Man creates game that gives children points for doing sexual acts on the InternetBy Mason White 1:48 PM January 23, 2015
|Kids playing game on the Internet illustration|
By: Feng Qian
A man was arrested on charges of promoting a sexual performance by a child after allegedly creating a game that awards children who perform sexual acts on the Internet, prosecutors in New York said.
Queens District Attorney Richard A. Brown announced that 24-year-old Jorel Fowler, has been indicted on charges of engaging a young Oklahoma girl over the Internet.
The defendant was allegedly days away from traveling to see the teenager in person for sex when he was arrested for allegedly luring other children to play “The Game,” a program created by the defendant, which he used on the website Omegle, in which youngsters were awarded points for performing various activities online, including sexual acts.
Points could be earned for something as simple as a smile.
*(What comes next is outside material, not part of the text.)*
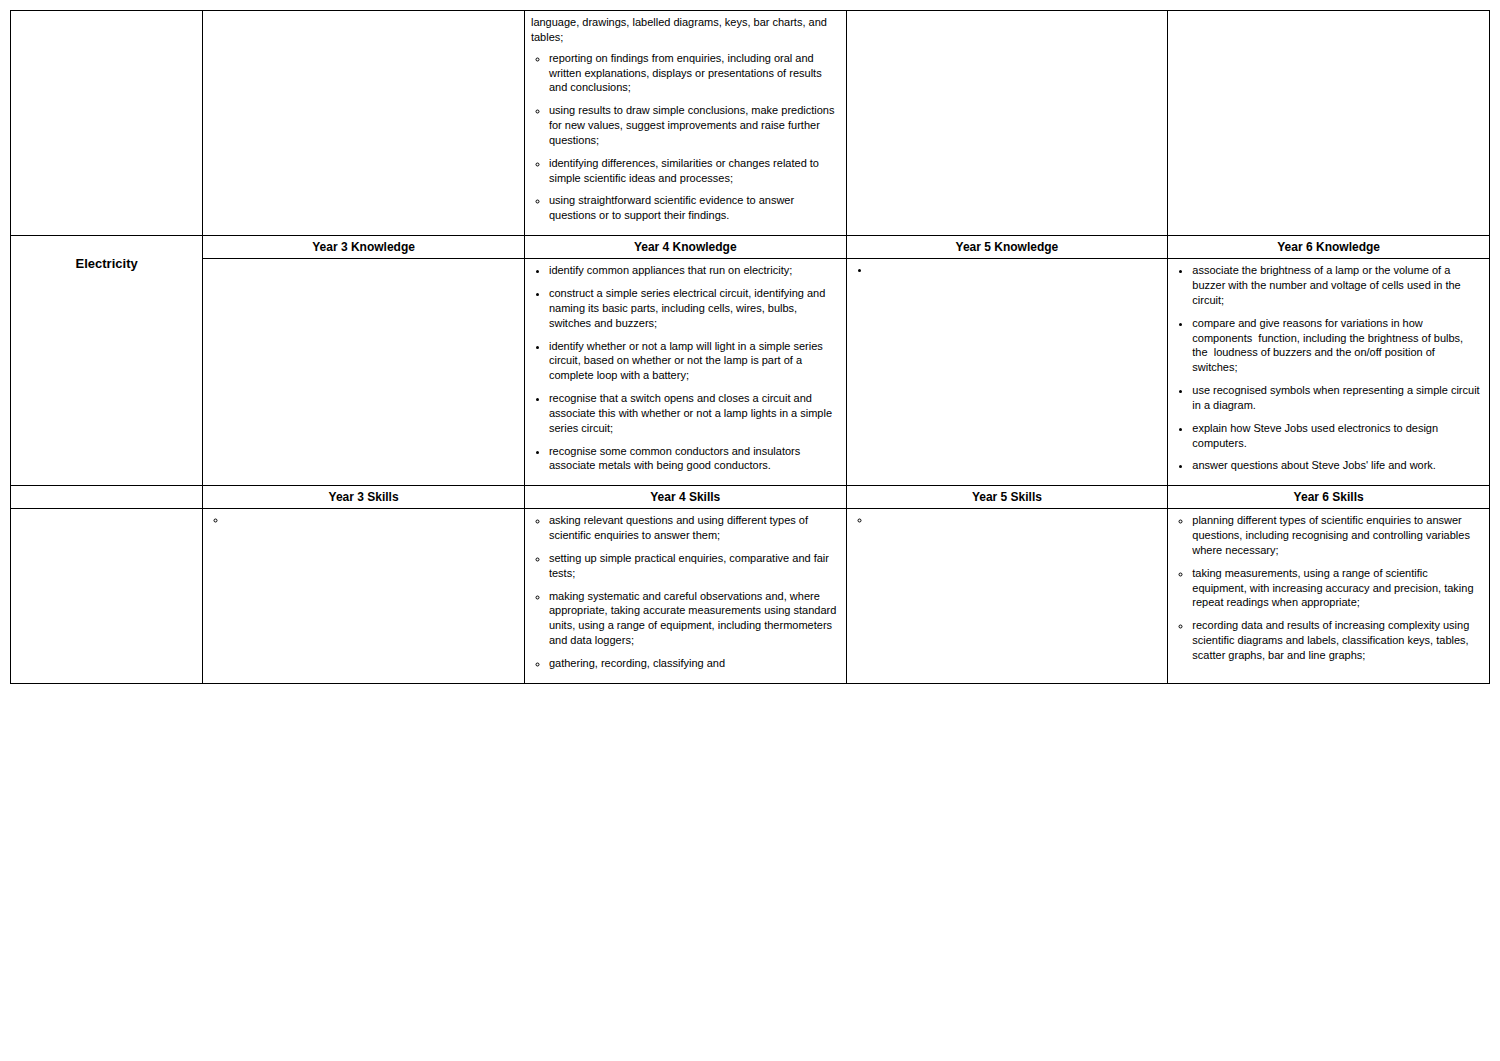| | | language, drawings, labelled diagrams, keys, bar charts, and tables; reporting on findings from enquiries, including oral and written explanations, displays or presentations of results and conclusions; using results to draw simple conclusions, make predictions for new values, suggest improvements and raise further questions; identifying differences, similarities or changes related to simple scientific ideas and processes; using straightforward scientific evidence to answer questions or to support their findings. | | |
| Electricity | Year 3 Knowledge | Year 4 Knowledge | Year 5 Knowledge | Year 6 Knowledge |
| | identify common appliances that run on electricity; construct a simple series electrical circuit, identifying and naming its basic parts, including cells, wires, bulbs, switches and buzzers; identify whether or not a lamp will light in a simple series circuit, based on whether or not the lamp is part of a complete loop with a battery; recognise that a switch opens and closes a circuit and associate this with whether or not a lamp lights in a simple series circuit; recognise some common conductors and insulators associate metals with being good conductors. | | associate the brightness of a lamp or the volume of a buzzer with the number and voltage of cells used in the circuit; compare and give reasons for variations in how components function, including the brightness of bulbs, the loudness of buzzers and the on/off position of switches; use recognised symbols when representing a simple circuit in a diagram. explain how Steve Jobs used electronics to design computers. answer questions about Steve Jobs' life and work. |
| | Year 3 Skills | Year 4 Skills | Year 5 Skills | Year 6 Skills |
| | | asking relevant questions and using different types of scientific enquiries to answer them; setting up simple practical enquiries, comparative and fair tests; making systematic and careful observations and, where appropriate, taking accurate measurements using standard units, using a range of equipment, including thermometers and data loggers; gathering, recording, classifying and | | planning different types of scientific enquiries to answer questions, including recognising and controlling variables where necessary; taking measurements, using a range of scientific equipment, with increasing accuracy and precision, taking repeat readings when appropriate; recording data and results of increasing complexity using scientific diagrams and labels, classification keys, tables, scatter graphs, bar and line graphs; |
The defendant was previously indicted for charges stemming from these actions.
Fowler of 98-38 57 Avenue in Corona, Queens, was originally arraigned in Queens Criminal Court, on a criminal complaint accusing him of engaging seven young girls over the Internet to participate in what he allegedly called “The Game.”
Fowler, who is being held in lieu of $1 million bond or $750,000 cash bail, was subsequently indicted on 44 counts of promoting a sexual performance by a child and 44 counts of possessing a sexual performance by a child.
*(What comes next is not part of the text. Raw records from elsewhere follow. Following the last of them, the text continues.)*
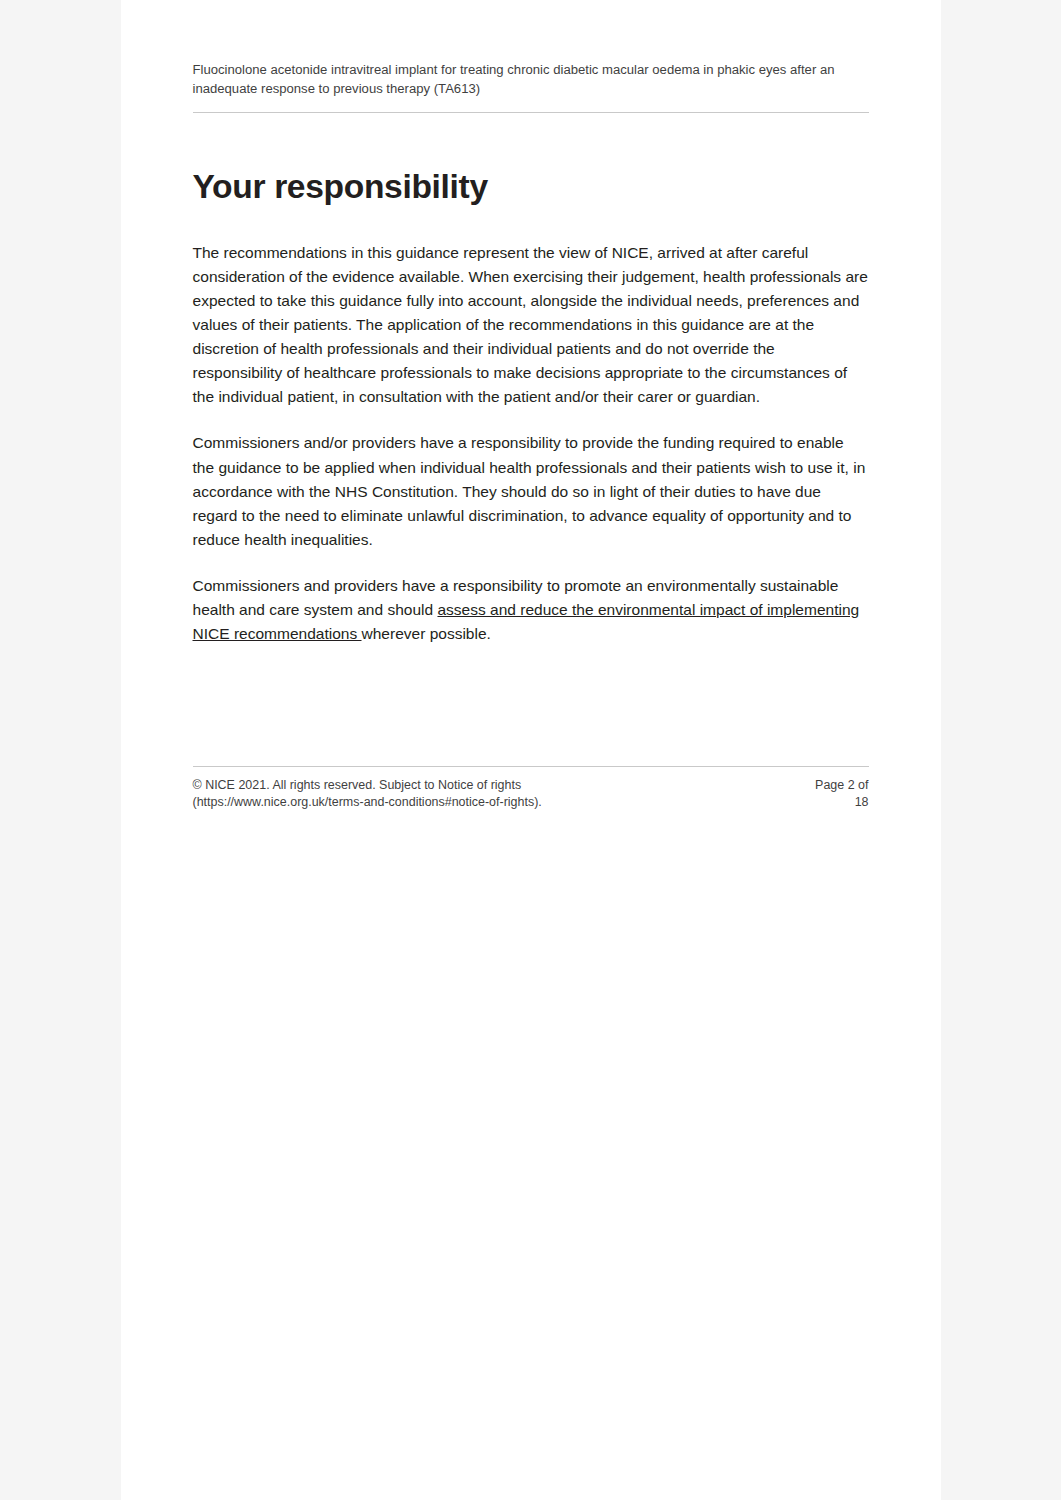Fluocinolone acetonide intravitreal implant for treating chronic diabetic macular oedema in phakic eyes after an inadequate response to previous therapy (TA613)
Your responsibility
The recommendations in this guidance represent the view of NICE, arrived at after careful consideration of the evidence available. When exercising their judgement, health professionals are expected to take this guidance fully into account, alongside the individual needs, preferences and values of their patients. The application of the recommendations in this guidance are at the discretion of health professionals and their individual patients and do not override the responsibility of healthcare professionals to make decisions appropriate to the circumstances of the individual patient, in consultation with the patient and/or their carer or guardian.
Commissioners and/or providers have a responsibility to provide the funding required to enable the guidance to be applied when individual health professionals and their patients wish to use it, in accordance with the NHS Constitution. They should do so in light of their duties to have due regard to the need to eliminate unlawful discrimination, to advance equality of opportunity and to reduce health inequalities.
Commissioners and providers have a responsibility to promote an environmentally sustainable health and care system and should assess and reduce the environmental impact of implementing NICE recommendations wherever possible.
© NICE 2021. All rights reserved. Subject to Notice of rights (https://www.nice.org.uk/terms-and-conditions#notice-of-rights).
Page 2 of
18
The investigation was launched after the Oklahoma girl’s mother, who reported that her 13-year-old daughter had been chatting with someone in Queens, New York.
Police went to the defendant’s home in Corona, and with Fowler’s permission, removed his Asus laptop computer and an iPhone5.
Fowler was arrested following a forensic examination of the laptop’s hard drive after experts found seven videos titled Sarah, Tiffany & Britney, Katelyn, Julia, Gabrielle, Ashley and Alex.
The videos allegedly include text and video conversations between Fowler and different girls, all under 16 years of age.
The defendant had made arrangements to go to Altus, Oklahoma, to meet with the 13-year-old girl.
The victim had continued to have contact with Fowler between the time her mother first reported finding his photo on her daughter’s phone and the time of his arrest.
If convicted, he faces up to 15 years in prison.